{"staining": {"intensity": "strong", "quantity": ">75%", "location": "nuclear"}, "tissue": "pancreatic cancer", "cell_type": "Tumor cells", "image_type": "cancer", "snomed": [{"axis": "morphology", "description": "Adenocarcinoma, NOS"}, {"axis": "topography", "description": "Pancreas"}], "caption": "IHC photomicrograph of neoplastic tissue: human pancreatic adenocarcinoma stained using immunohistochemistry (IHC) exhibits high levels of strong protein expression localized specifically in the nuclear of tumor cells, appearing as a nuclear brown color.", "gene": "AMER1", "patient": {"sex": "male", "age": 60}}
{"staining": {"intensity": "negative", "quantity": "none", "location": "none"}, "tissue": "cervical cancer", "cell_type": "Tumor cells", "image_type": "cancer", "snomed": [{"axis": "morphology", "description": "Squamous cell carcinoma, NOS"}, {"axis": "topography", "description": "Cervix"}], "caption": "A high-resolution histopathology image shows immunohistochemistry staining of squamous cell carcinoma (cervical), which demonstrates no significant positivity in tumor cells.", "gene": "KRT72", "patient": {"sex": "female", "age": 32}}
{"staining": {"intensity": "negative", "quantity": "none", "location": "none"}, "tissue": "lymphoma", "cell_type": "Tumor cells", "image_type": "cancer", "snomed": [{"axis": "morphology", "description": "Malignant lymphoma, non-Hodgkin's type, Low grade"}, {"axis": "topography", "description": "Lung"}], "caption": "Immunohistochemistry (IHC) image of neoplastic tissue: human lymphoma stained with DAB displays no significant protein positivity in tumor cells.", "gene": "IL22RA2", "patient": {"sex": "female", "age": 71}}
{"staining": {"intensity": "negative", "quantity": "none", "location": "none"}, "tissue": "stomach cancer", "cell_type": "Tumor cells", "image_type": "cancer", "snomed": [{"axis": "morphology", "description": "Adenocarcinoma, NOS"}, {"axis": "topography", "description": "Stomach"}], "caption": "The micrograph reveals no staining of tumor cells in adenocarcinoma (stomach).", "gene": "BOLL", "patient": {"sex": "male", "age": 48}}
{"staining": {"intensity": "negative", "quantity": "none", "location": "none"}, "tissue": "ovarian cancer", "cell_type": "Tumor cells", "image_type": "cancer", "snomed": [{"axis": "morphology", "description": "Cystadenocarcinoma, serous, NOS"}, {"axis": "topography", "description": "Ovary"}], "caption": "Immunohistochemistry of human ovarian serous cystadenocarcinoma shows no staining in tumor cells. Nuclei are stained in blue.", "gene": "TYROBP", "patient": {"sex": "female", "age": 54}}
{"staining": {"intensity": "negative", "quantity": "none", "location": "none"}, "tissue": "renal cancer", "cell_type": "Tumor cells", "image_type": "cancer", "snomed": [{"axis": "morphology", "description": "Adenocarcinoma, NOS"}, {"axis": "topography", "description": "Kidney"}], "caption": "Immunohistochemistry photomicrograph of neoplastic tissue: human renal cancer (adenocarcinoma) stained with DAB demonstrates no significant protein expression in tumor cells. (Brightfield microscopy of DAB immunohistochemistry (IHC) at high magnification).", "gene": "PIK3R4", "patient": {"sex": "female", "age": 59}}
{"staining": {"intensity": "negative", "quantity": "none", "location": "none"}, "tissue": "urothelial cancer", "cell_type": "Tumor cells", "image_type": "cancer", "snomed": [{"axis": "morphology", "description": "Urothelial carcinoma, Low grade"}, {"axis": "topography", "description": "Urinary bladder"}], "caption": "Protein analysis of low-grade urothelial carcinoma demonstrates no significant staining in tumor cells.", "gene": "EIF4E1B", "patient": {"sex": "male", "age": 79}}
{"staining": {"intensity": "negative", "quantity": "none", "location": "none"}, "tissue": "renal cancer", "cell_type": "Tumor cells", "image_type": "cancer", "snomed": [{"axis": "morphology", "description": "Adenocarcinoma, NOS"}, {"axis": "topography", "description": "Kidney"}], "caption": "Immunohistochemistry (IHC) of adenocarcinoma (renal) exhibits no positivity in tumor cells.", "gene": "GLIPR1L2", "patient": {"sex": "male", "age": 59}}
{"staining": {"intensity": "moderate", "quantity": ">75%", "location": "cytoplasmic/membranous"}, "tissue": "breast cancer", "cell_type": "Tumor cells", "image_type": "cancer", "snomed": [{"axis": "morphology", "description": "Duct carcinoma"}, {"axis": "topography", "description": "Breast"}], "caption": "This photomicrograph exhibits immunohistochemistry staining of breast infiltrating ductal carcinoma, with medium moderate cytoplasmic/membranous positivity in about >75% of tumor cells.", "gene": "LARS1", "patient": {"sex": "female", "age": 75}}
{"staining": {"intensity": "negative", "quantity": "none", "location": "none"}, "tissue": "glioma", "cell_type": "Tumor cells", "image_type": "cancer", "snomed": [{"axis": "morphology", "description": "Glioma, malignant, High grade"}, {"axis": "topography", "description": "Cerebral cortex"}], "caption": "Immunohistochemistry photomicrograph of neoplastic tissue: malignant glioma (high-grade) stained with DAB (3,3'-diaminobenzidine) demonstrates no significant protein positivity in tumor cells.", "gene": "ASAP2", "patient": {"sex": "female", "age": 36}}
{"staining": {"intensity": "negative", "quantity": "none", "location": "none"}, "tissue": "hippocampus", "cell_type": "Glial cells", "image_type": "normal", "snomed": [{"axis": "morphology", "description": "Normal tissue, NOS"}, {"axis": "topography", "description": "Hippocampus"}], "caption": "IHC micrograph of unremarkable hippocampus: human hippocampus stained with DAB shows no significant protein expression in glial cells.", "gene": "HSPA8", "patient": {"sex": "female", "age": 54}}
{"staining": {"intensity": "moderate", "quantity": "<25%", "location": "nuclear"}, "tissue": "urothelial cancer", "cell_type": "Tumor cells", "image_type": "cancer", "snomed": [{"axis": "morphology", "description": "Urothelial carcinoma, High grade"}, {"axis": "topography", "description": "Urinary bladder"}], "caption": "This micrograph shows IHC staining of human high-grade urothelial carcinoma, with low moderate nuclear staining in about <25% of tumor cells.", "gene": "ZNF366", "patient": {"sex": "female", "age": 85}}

..........

* _AIM OF THE TASK_
Extract the full set of entries word for word.

* _SOLUTION FOR THIS TASK_
{"staining": {"intensity": "strong", "quantity": ">75%", "location": "nuclear"}, "tissue": "pancreatic cancer", "cell_type": "Tumor cells", "image_type": "cancer", "snomed": [{"axis": "morphology", "description": "Adenocarcinoma, NOS"}, {"axis": "topography", "description": "Pancreas"}], "caption": "IHC photomicrograph of neoplastic tissue: human pancreatic adenocarcinoma stained using immunohistochemistry (IHC) exhibits high levels of strong protein expression localized specifically in the nuclear of tumor cells, appearing as a nuclear brown color.", "gene": "AMER1", "patient": {"sex": "male", "age": 60}}
{"staining": {"intensity": "negative", "quantity": "none", "location": "none"}, "tissue": "cervical cancer", "cell_type": "Tumor cells", "image_type": "cancer", "snomed": [{"axis": "morphology", "description": "Squamous cell carcinoma, NOS"}, {"axis": "topography", "description": "Cervix"}], "caption": "A high-resolution histopathology image shows immunohistochemistry staining of squamous cell carcinoma (cervical), which demonstrates no significant positivity in tumor cells.", "gene": "KRT72", "patient": {"sex": "female", "age": 32}}
{"staining": {"intensity": "negative", "quantity": "none", "location": "none"}, "tissue": "lymphoma", "cell_type": "Tumor cells", "image_type": "cancer", "snomed": [{"axis": "morphology", "description": "Malignant lymphoma, non-Hodgkin's type, Low grade"}, {"axis": "topography", "description": "Lung"}], "caption": "Immunohistochemistry (IHC) image of neoplastic tissue: human lymphoma stained with DAB displays no significant protein positivity in tumor cells.", "gene": "IL22RA2", "patient": {"sex": "female", "age": 71}}
{"staining": {"intensity": "negative", "quantity": "none", "location": "none"}, "tissue": "stomach cancer", "cell_type": "Tumor cells", "image_type": "cancer", "snomed": [{"axis": "morphology", "description": "Adenocarcinoma, NOS"}, {"axis": "topography", "description": "Stomach"}], "caption": "The micrograph reveals no staining of tumor cells in adenocarcinoma (stomach).", "gene": "BOLL", "patient": {"sex": "male", "age": 48}}
{"staining": {"intensity": "negative", "quantity": "none", "location": "none"}, "tissue": "ovarian cancer", "cell_type": "Tumor cells", "image_type": "cancer", "snomed": [{"axis": "morphology", "description": "Cystadenocarcinoma, serous, NOS"}, {"axis": "topography", "description": "Ovary"}], "caption": "Immunohistochemistry of human ovarian serous cystadenocarcinoma shows no staining in tumor cells. Nuclei are stained in blue.", "gene": "TYROBP", "patient": {"sex": "female", "age": 54}}
{"staining": {"intensity": "negative", "quantity": "none", "location": "none"}, "tissue": "renal cancer", "cell_type": "Tumor cells", "image_type": "cancer", "snomed": [{"axis": "morphology", "description": "Adenocarcinoma, NOS"}, {"axis": "topography", "description": "Kidney"}], "caption": "Immunohistochemistry photomicrograph of neoplastic tissue: human renal cancer (adenocarcinoma) stained with DAB demonstrates no significant protein expression in tumor cells. (Brightfield microscopy of DAB immunohistochemistry (IHC) at high magnification).", "gene": "PIK3R4", "patient": {"sex": "female", "age": 59}}
{"staining": {"intensity": "negative", "quantity": "none", "location": "none"}, "tissue": "urothelial cancer", "cell_type": "Tumor cells", "image_type": "cancer", "snomed": [{"axis": "morphology", "description": "Urothelial carcinoma, Low grade"}, {"axis": "topography", "description": "Urinary bladder"}], "caption": "Protein analysis of low-grade urothelial carcinoma demonstrates no significant staining in tumor cells.", "gene": "EIF4E1B", "patient": {"sex": "male", "age": 79}}
{"staining": {"intensity": "negative", "quantity": "none", "location": "none"}, "tissue": "renal cancer", "cell_type": "Tumor cells", "image_type": "cancer", "snomed": [{"axis": "morphology", "description": "Adenocarcinoma, NOS"}, {"axis": "topography", "description": "Kidney"}], "caption": "Immunohistochemistry (IHC) of adenocarcinoma (renal) exhibits no positivity in tumor cells.", "gene": "GLIPR1L2", "patient": {"sex": "male", "age": 59}}
{"staining": {"intensity": "moderate", "quantity": ">75%", "location": "cytoplasmic/membranous"}, "tissue": "breast cancer", "cell_type": "Tumor cells", "image_type": "cancer", "snomed": [{"axis": "morphology", "description": "Duct carcinoma"}, {"axis": "topography", "description": "Breast"}], "caption": "This photomicrograph exhibits immunohistochemistry staining of breast infiltrating ductal carcinoma, with medium moderate cytoplasmic/membranous positivity in about >75% of tumor cells.", "gene": "LARS1", "patient": {"sex": "female", "age": 75}}
{"staining": {"intensity": "negative", "quantity": "none", "location": "none"}, "tissue": "glioma", "cell_type": "Tumor cells", "image_type": "cancer", "snomed": [{"axis": "morphology", "description": "Glioma, malignant, High grade"}, {"axis": "topography", "description": "Cerebral cortex"}], "caption": "Immunohistochemistry photomicrograph of neoplastic tissue: malignant glioma (high-grade) stained with DAB (3,3'-diaminobenzidine) demonstrates no significant protein positivity in tumor cells.", "gene": "ASAP2", "patient": {"sex": "female", "age": 36}}
{"staining": {"intensity": "negative", "quantity": "none", "location": "none"}, "tissue": "hippocampus", "cell_type": "Glial cells", "image_type": "normal", "snomed": [{"axis": "morphology", "description": "Normal tissue, NOS"}, {"axis": "topography", "description": "Hippocampus"}], "caption": "IHC micrograph of unremarkable hippocampus: human hippocampus stained with DAB shows no significant protein expression in glial cells.", "gene": "HSPA8", "patient": {"sex": "female", "age": 54}}
{"staining": {"intensity": "moderate", "quantity": "<25%", "location": "nuclear"}, "tissue": "urothelial cancer", "cell_type": "Tumor cells", "image_type": "cancer", "snomed": [{"axis": "morphology", "description": "Urothelial carcinoma, High grade"}, {"axis": "topography", "description": "Urinary bladder"}], "caption": "This micrograph shows IHC staining of human high-grade urothelial carcinoma, with low moderate nuclear staining in about <25% of tumor cells.", "gene": "ZNF366", "patient": {"sex": "female", "age": 85}}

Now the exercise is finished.